3.1 | Genome assembly, annotation and evaluation
A total of 29 Gb (110 X) PacBio long reads were generated (Table S1). The genome size was estimated to be 266.8 Mb based on K-mer depth distribution analysis (Tables S2 and Fig. S1), and the size of the assembled B. schroederi genome reached 253.61 Mb, accounting for 95.05% of the estimated genome. This genome contained 75 scaffolds, 21 of which were superscaffolds ligated using 105 Gb (~386 X) Hi-C sequencing data (Fig. 1a; Fig. S2). The total length of these 21 superscaffolds reached ~250.70 Mb, accounting for 98.86% of the whole genome (Table S3). The final scaffold N50 was 12.32 Mb (Table 1), which is significantly better than the published genome (Y. Hu et al., 2020). The GC-depth distribution (Fig. S3a and S3b) further showed that most genomic regions have a GC content narrowly centered around 37%, which is similar to that of other three roundworms (Ascaris suum , Parascaris univalens and Toxocara canis ; Table 1) (Jex A R 2011; Zhu et al., 2015). BUSCO scores against nematode and eukaryote databases were 91.7% and 92.8%, respectively (Fig. S4), reflecting the highest genome completeness among published roundworm genomes (Table 1). 19,262 protein-coding genes were predicted via ab initio, homology-based and RNA sequencing-aided methods (see Methods). KEGG, COG, TrEMBL, GO, Swissprot and InterPro (Fig. S6 and Fig. S7). The average length of coding sequences (CDS) was 1,052 bp with an average of 6.87 exons per gene, which is similar to that of other related roundworms (Table S4). To evaluate the completeness of the predicted protein-coding genes, we compared the length distributions of mRNA, CDS, exons and introns in B. schroederi with those in other five nematodes (Fig. S9 and Fig. S10).

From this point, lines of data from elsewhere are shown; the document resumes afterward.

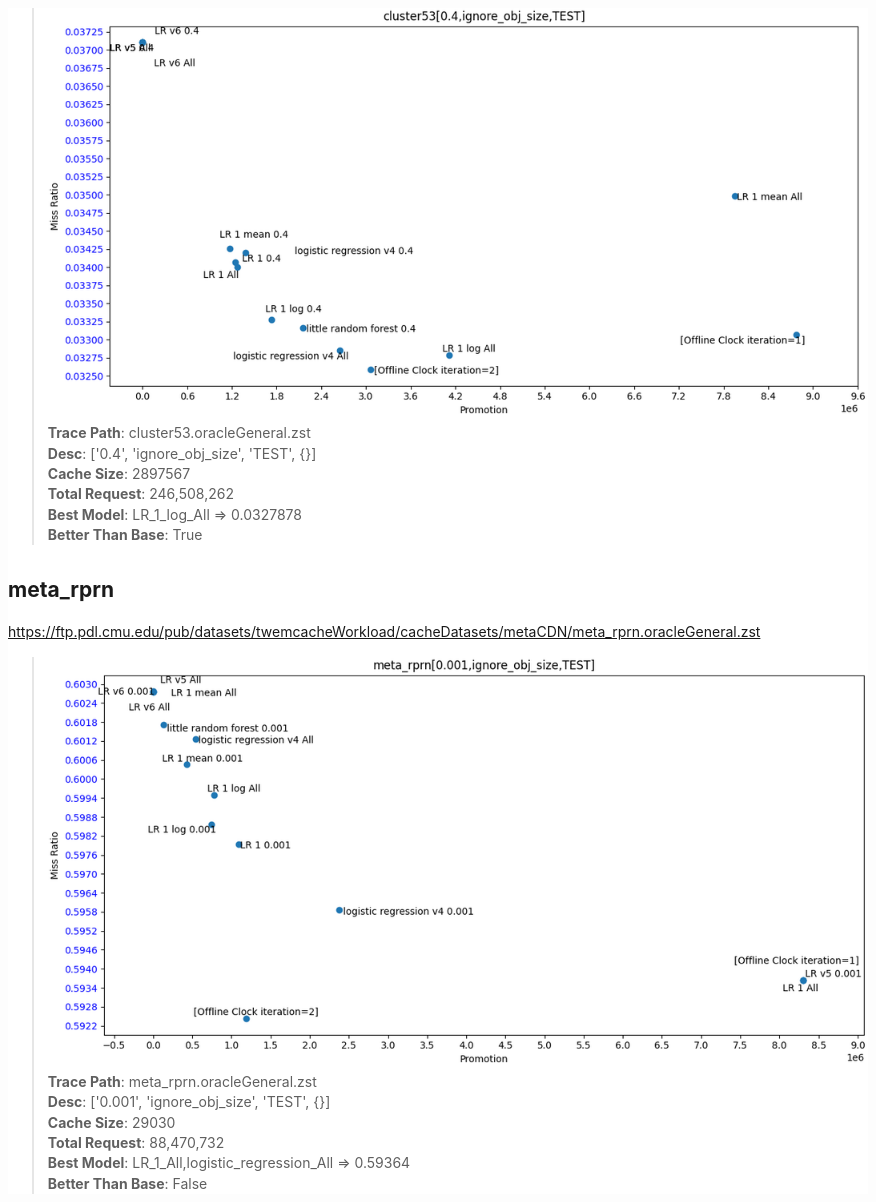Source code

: > ![graph](./graph/cluster53[0.4,ignore_obj_size,TEST].png)  
> **Trace Path**: cluster53.oracleGeneral.zst  
> **Desc**: ['0.4', 'ignore_obj_size', 'TEST', {}]  
> **Cache Size**: 2897567  
> **Total Request**: 246,508,262  
> **Best Model**: LR_1_log_All => 0.0327878  
> **Better Than Base**: True  
## meta_rprn  
 https://ftp.pdl.cmu.edu/pub/datasets/twemcacheWorkload/cacheDatasets/metaCDN/meta_rprn.oracleGeneral.zst
> ![graph](./graph/meta_rprn[0.001,ignore_obj_size,TEST].png)  
> **Trace Path**: meta_rprn.oracleGeneral.zst  
> **Desc**: ['0.001', 'ignore_obj_size', 'TEST', {}]  
> **Cache Size**: 29030  
> **Total Request**: 88,470,732  
> **Best Model**: LR_1_All,logistic_regression_All => 0.59364  
> **Better Than Base**: False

Total repeats (DNA transposons and RNA transposons) accounted for 12.66% of the genome (Table S6-S8 and Fig. S11). Huge variation in the proportion of repeat content is found among published nematode genomes (from 1% to 48%) (A. Coghlan, Tyagi, Cotton, Holroyd, & Berriman, 2018; Schiffer, Kroiher, Kraus, Koutsovoulos, & Schierenberg, 2013). Transposable elements (TEs) account for 10.24% of the B. schroederi genome (Table S8), while TEs constitute 4.4% and 13.5% in the genomes of A. suum (Jex A R 2011) and T. canis (Zhu et al., 2015) , respectively. We identified a significant expansion of DNA transposons in B. schroederi compared to T. canis (Zhu et al., 2015) and A. suum (Supplementary Data 1) (Jex A R 2011). There are at least 64 DNA transposon families of which CMC-EnSpm, DNA and MULE-MuDR dominated the genome. We identified 17 long terminal repeats (LTRs) retrotransposon and 41 non-LTRs retrotransposon families (25 LINE and 16 SINE). Pao and Gypsy are the predominant LTRs, and CR1, RTE-RTE and L2 are the predominant non-LTRs. The number and size of the retrotransposon families are similar to those of other related roundworms (Ghedin et al., 2007; Jex A R 2011; Zhu et al., 2015).